The number of vehicle cameras is expected to increase three-fold by 2025. The reason for this rapid expansion can be attributed to not only the growing number of camera-equipped vehicles, but an increase in the number of cameras used per vehicle as well. A number of today’s vehicles incorporate four cameras, but this is sure to increase as functions such as ADAS become standard and more sophisticated (Figure 1).

Miniaturisation 

Recent years have seen a demand for more compact vehicle cameras. This is largely due to the increasingly smaller available installation space, following the trend towards electrification, coupled with the growing number of cameras mounted per vehicle to further improve safety. Decreasing the size of automotive cameras allows for greater flexibility regarding the mounting position/location, minimally impacting vehicle designs.

Current cameras are mounted on a circuit board with outer dimensions measuring 20 x 20mm. In the coming years even smaller iterations are sure to be developed. At the same time the size of PCBs is shrinking, which in turn demands smaller components. 

Increasing functionality and higher resolution, however, require larger currents. In addition, components to protect against reverse connection are being mounted to prevent damage to the camera system in the event a reverse voltage is applied to the power supply line. In the past, Schottky barrier diodes (SBDs) were used, but with high VF SBDs heat generation becomes problematic at large currents. As a result, many designers are replacing SBDs with MOSFETs that generate much less heat.

Package choices 

Rohm supplies small-signal MOSFETs featuring a bottom terminal package. This increases the electrode surface area during solder bonding, minimising heat generation even if high power is supplied. The result is significantly higher power handling capability over conventional leaded packages, claims the company.

Figure 2: Comparison of the compact MOSFETs for reverse connection protection

The company’s latest MOSFETS, the RV4xxx series are optimised for reverse connection protection and offered in the compact bottom electrode DFN1616 package. With dimensions of 1.6 x 1.6mm, the MOSFETs meet the demands of automotive cameras for high current handling capability in a compact size. The result is 78% smaller mounting area over conventional SBDs and 68%, even when compared to standard leaded MOSFETs with the same specifications, reports the company.

During development, engineers discovered that, with the conventional DFN1616 package, it is difficult to verify solder condition via visual inspection after mounting. To solve this problem, designers have used wettable flank technology. This is a technique for plating the sides of the lead frame. Products using this technology exhibit superior toe fillet formation after mounting. The greater the height of the toe fillet the easier it is to verify solder conditions during visual inspection, improving mounting reliability (Figure 3).

Figure 3: Wettable flank construction

In the automotive market in particular demands high mounting reliability, therefore a minimum solder height is required. Normally, forming a wettable flank involves cutting a notch into the lead frame using a blade before carrying out the plating process. The depth of this notch can significantly affect the height of the toe fillet after mounting. To achieve a consistent toe fillet height this notch must be sufficiently deep, but unfortunately the amount of burrs increases in proportion with this depth.

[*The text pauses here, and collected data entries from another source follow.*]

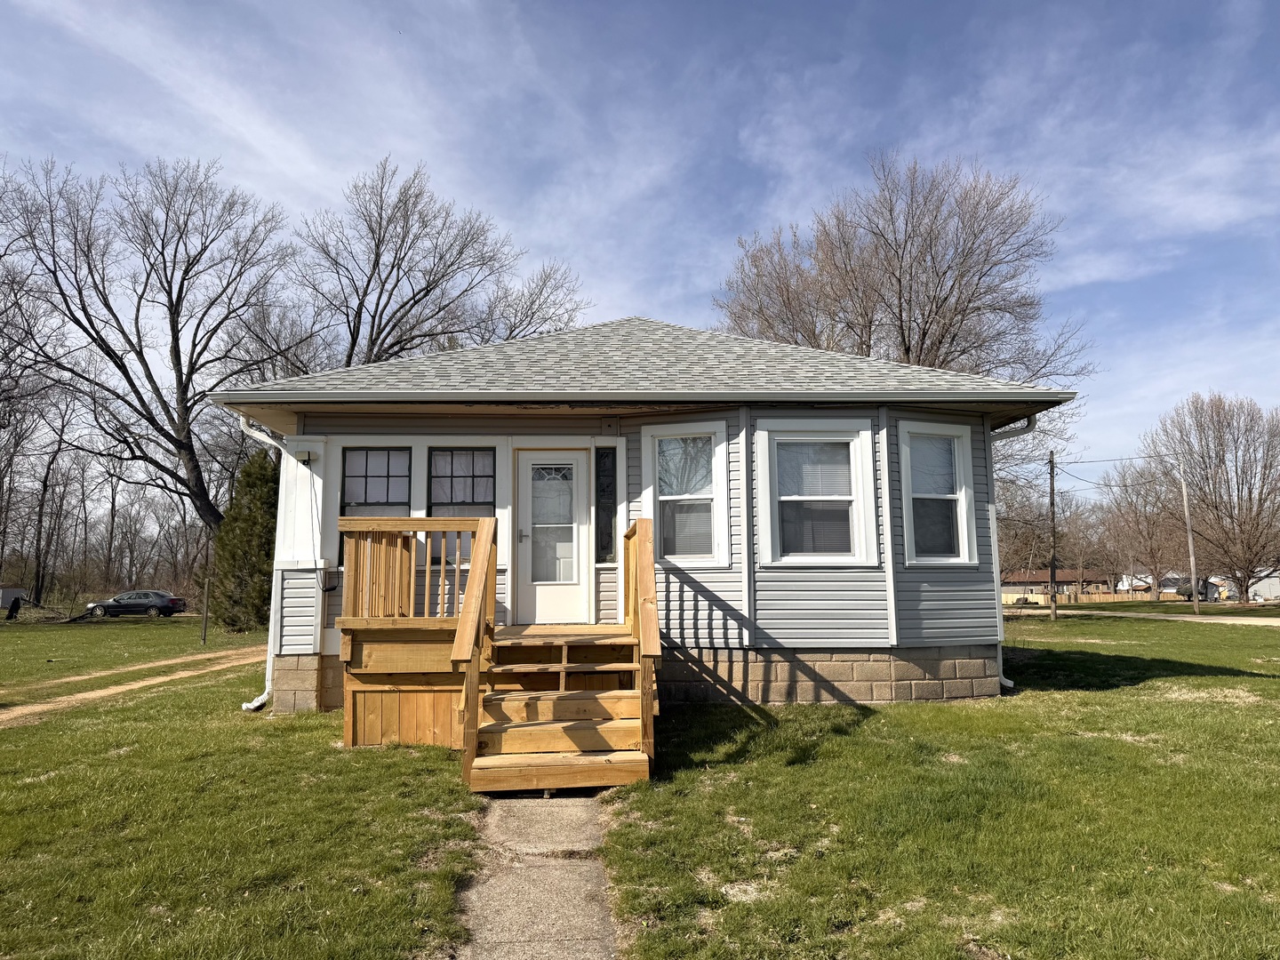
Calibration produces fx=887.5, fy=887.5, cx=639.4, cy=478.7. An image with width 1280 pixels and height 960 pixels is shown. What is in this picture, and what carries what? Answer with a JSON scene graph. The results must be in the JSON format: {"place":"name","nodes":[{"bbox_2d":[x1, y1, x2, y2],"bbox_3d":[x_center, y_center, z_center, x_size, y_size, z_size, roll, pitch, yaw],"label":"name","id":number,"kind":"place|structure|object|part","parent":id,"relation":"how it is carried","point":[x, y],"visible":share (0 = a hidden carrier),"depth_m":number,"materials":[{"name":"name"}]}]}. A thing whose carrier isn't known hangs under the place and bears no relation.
{"place":"outdoors","nodes":[
{"label":"outdoors","id":0,"kind":"place"},
{"bbox_2d":[0,584,27,611],"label":"shed","id":1,"kind":"structure","parent":0,"point":[12,593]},
{"bbox_2d":[0,644,266,727],"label":"dirt track","id":2,"kind":"structure","parent":0,"point":[131,686],"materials":[{"name":"brown soil"}]},
{"bbox_2d":[456,792,619,959],"label":"walkway","id":3,"kind":"structure","parent":0,"point":[595,956],"materials":[{"name":"grey concrete"}]},
{"bbox_2d":[0,0,1279,503],"label":"sky","id":4,"kind":"structure","parent":0,"point":[762,221],"materials":[{"name":"blue"}]},
{"bbox_2d":[0,608,1279,959],"label":"lawn","id":5,"kind":"structure","parent":0,"point":[1116,695],"materials":[{"name":"green plant"}]},
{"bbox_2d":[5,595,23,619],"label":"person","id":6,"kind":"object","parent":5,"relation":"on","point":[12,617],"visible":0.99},
{"bbox_2d":[83,590,186,618],"bbox_3d":[-24.201,6.056,42.510,4.404,1.392,1.809,0,-7,-2],"label":"car","id":7,"kind":"object","parent":5,"relation":"on","point":[168,606],"visible":0.98,"depth_m":41.77,"materials":[{"name":"metal"}]},
{"bbox_2d":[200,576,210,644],"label":"wooden post","id":8,"kind":"object","parent":5,"relation":"on","point":[205,614],"visible":0.99,"depth_m":21.98,"materials":[{"name":"brown wood"}]},
{"bbox_2d":[209,448,279,633],"bbox_3d":[-11.091,1.870,25.948,2.777,5.756,2.693,-6,-9,40],"label":"evergreen tree","id":9,"kind":"object","parent":5,"relation":"on","point":[247,520],"visible":0.78,"depth_m":25.18,"materials":[{"name":"green plant"}]},
{"bbox_2d":[335,512,655,790],"bbox_3d":[-1.094,1.373,7.619,2.711,2.188,3.320,0,-7,-2],"label":"wooden deck","id":10,"kind":"structure","parent":5,"relation":"on","point":[462,625],"depth_m":7.29,"materials":[{"name":"brown wood"}]},
{"bbox_2d":[1047,449,1058,617],"bbox_3d":[15.997,1.946,34.379,0.347,6.670,0.402,0,-7,-2],"label":"utility pole","id":11,"kind":"object","parent":5,"relation":"on","point":[1053,504],"visible":0.99,"depth_m":34.29,"materials":[{"name":"brown wood"}]},
{"bbox_2d":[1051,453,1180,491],"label":"power lines","id":12,"kind":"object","parent":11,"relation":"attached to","point":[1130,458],"visible":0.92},
{"bbox_2d":[1180,471,1200,615],"bbox_3d":[24.881,2.713,40.149,0.412,6.905,0.336,0,-7,-2],"label":"utility pole","id":13,"kind":"object","parent":5,"relation":"on","point":[1186,499],"visible":0.99,"depth_m":40.03,"materials":[{"name":"brown wood"}]},
{"bbox_2d":[208,320,1080,717],"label":"house","id":14,"kind":"structure","parent":0,"point":[892,633],"depth_m":9.26,"materials":[{"name":"plastic"}]},
{"bbox_2d":[237,415,292,713],"bbox_3d":[-4.152,0.901,9.968,0.465,3.336,0.614,0,-7,-2],"label":"downspout","id":15,"kind":"object","parent":14,"relation":"attached to","point":[266,695],"visible":0.61,"depth_m":10.04,"materials":[{"name":"white metal"}]},
{"bbox_2d":[292,448,314,463],"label":"electrical box","id":16,"kind":"object","parent":14,"relation":"attached to","point":[303,458],"visible":0.95,"depth_m":9.62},
{"bbox_2d":[339,445,412,562],"bbox_3d":[-2.869,0.251,9.711,0.805,1.470,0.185,0,-7,-2],"label":"window","id":17,"kind":"structure","parent":14,"relation":"in","point":[382,455],"depth_m":9.75,"materials":[{"name":"glass"}]},
{"bbox_2d":[427,445,495,565],"bbox_3d":[-1.925,0.266,9.643,0.789,1.505,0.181,0,-7,-2],"label":"window","id":18,"kind":"structure","parent":14,"relation":"in","point":[454,458],"depth_m":9.68,"materials":[{"name":"glass"}]},
{"bbox_2d":[516,447,590,623],"bbox_3d":[-0.945,0.712,9.733,0.935,1.891,0.178,0,-7,-2],"label":"door","id":19,"kind":"structure","parent":14,"relation":"in","point":[523,455],"depth_m":9.69,"materials":[{"name":"white"}]},
{"label":"glass","id":20,"kind":"part","parent":19,"relation":"part of","materials":[{"name":"glass"}]},
{"bbox_2d":[594,445,617,564],"bbox_3d":[-0.369,0.294,9.757,0.255,1.396,0.183,0,-7,-2],"label":"sidelight window","id":21,"kind":"structure","parent":14,"relation":"in","point":[605,485],"depth_m":9.73,"materials":[{"name":"glass"}]},
{"bbox_2d":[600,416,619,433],"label":"mounting plate","id":22,"kind":"object","parent":14,"relation":"attached to","point":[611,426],"visible":0.96,"depth_m":9.58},
{"bbox_2d":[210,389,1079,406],"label":"gutter","id":23,"kind":"object","parent":14,"relation":"attached to","point":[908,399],"visible":0.95,"depth_m":9.12,"materials":[{"name":"grey metal"}]},
{"bbox_2d":[640,419,730,566],"bbox_3d":[0.507,0.151,9.586,0.885,1.745,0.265,0,-7,-2],"label":"window","id":24,"kind":"structure","parent":14,"relation":"in","point":[724,533],"depth_m":9.60,"materials":[{"name":"white glass"}]},
{"bbox_2d":[756,419,878,565],"bbox_3d":[1.875,0.163,9.496,1.280,1.698,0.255,0,-7,-2],"label":"window","id":25,"kind":"structure","parent":14,"relation":"in","point":[852,455],"depth_m":9.52,"materials":[{"name":"white glass"}]},
{"bbox_2d":[899,417,977,565],"bbox_3d":[3.251,0.170,9.840,0.841,1.753,0.345,0,-7,-2],"label":"window","id":26,"kind":"structure","parent":14,"relation":"in","point":[965,523],"depth_m":9.91,"materials":[{"name":"white glass"}]},
{"bbox_2d":[994,415,1036,694],"bbox_3d":[4.412,0.829,10.702,0.574,3.294,0.772,0,-7,-2],"label":"downspout","id":27,"kind":"object","parent":14,"relation":"attached to","point":[1011,684],"visible":0.41,"depth_m":10.81,"materials":[{"name":"white metal"}]},
{"bbox_2d":[1000,569,1113,602],"label":"distant house","id":28,"kind":"structure","parent":0,"point":[1011,590],"materials":[{"name":"brick"}]},
{"bbox_2d":[1012,606,1279,625],"label":"road","id":29,"kind":"structure","parent":0,"point":[1059,612],"materials":[{"name":"concrete"}]},
{"bbox_2d":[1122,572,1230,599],"label":"distant house","id":30,"kind":"structure","parent":0,"point":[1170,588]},
{"bbox_2d":[1214,567,1279,601],"label":"distant house","id":31,"kind":"structure","parent":0,"point":[1278,590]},
{"label":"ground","id":32,"kind":"structure","parent":0},
{"bbox_2d":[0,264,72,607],"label":"bare tree","id":33,"kind":"object","parent":32,"relation":"on","point":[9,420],"visible":0.93,"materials":[{"name":"brown plant"}]},
{"bbox_2d":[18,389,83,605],"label":"bare tree","id":34,"kind":"object","parent":32,"relation":"on","point":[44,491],"visible":0.91,"depth_m":55.38,"materials":[{"name":"brown plant"}]},
{"bbox_2d":[0,151,297,542],"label":"bare tree","id":35,"kind":"object","parent":32,"relation":"on","point":[184,420],"visible":0.99,"depth_m":36.95,"materials":[{"name":"brown plant"}]},
{"bbox_2d":[282,158,583,375],"bbox_3d":[-8.937,-3.351,36.106,12.159,18.343,12.840,-6,-9,44],"label":"bare tree","id":36,"kind":"object","parent":32,"relation":"on","point":[369,281],"visible":0.78,"depth_m":34.61,"materials":[{"name":"brown plant"}]},
{"bbox_2d":[718,152,1091,395],"bbox_3d":[8.795,-2.933,31.119,12.978,16.088,11.945,-6,-9,44],"label":"bare tree","id":37,"kind":"object","parent":32,"relation":"on","point":[900,281],"visible":0.8,"depth_m":29.01,"materials":[{"name":"brown plant"}]},
{"bbox_2d":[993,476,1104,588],"label":"bare tree","id":38,"kind":"object","parent":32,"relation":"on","point":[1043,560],"visible":0.72,"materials":[{"name":"plant"}]},
{"bbox_2d":[1001,590,1183,604],"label":"wooden fence","id":39,"kind":"object","parent":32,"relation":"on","point":[1119,598],"visible":0.54,"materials":[{"name":"brown wood"}]},
{"bbox_2d":[1100,457,1188,595],"label":"bare tree","id":40,"kind":"object","parent":32,"relation":"on","point":[1138,523],"visible":0.92,"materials":[{"name":"brown plant"}]},
{"bbox_2d":[1166,580,1214,601],"label":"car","id":41,"kind":"object","parent":32,"relation":"on","point":[1188,596],"visible":0.54,"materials":[{"name":"grey metal"}]},
{"bbox_2d":[1145,392,1279,602],"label":"bare tree","id":42,"kind":"object","parent":32,"relation":"on","point":[1257,525],"visible":1,"depth_m":50.95,"materials":[{"name":"brown plant"}]}
]}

To add to the design challenge, when mounting, these burrs become part of the mounting surface, possibly causing package tilt or even connection failure. For larger packages this poses no problems, but the smaller the package, the greater the susceptibility (Figure 4). After taking these burrs into account, the company’s engineers were able to achieve a guaranteed toe fillet height of 100μm after mounting.

Figure 4: Comparison of wettable flank technologies

As a result, the RV4xxx series has been completely redesigned using wettable flank technology. The biggest difference from conventional products is that a material (barrier layer) with a hardness different from the lead frame is applied to the surface of the lead frame. This makes it possible to reduce burrs by approximately 50% over conventional methods.

Redesign for visibility

Reviewing construction methods resulted in the DFN1616, believed to be the first package to feature a guaranteed electrode height on the side of the package of 130μm by suppressing burrs. Currently, a toe fillet of 100μm may result in NG (no solder visible) during visual inspection, but the RV4xxx series is able to sufficiently clear the fillet height required by the automotive market (Figure 5).

 Figure 5: Mounting visibility comparison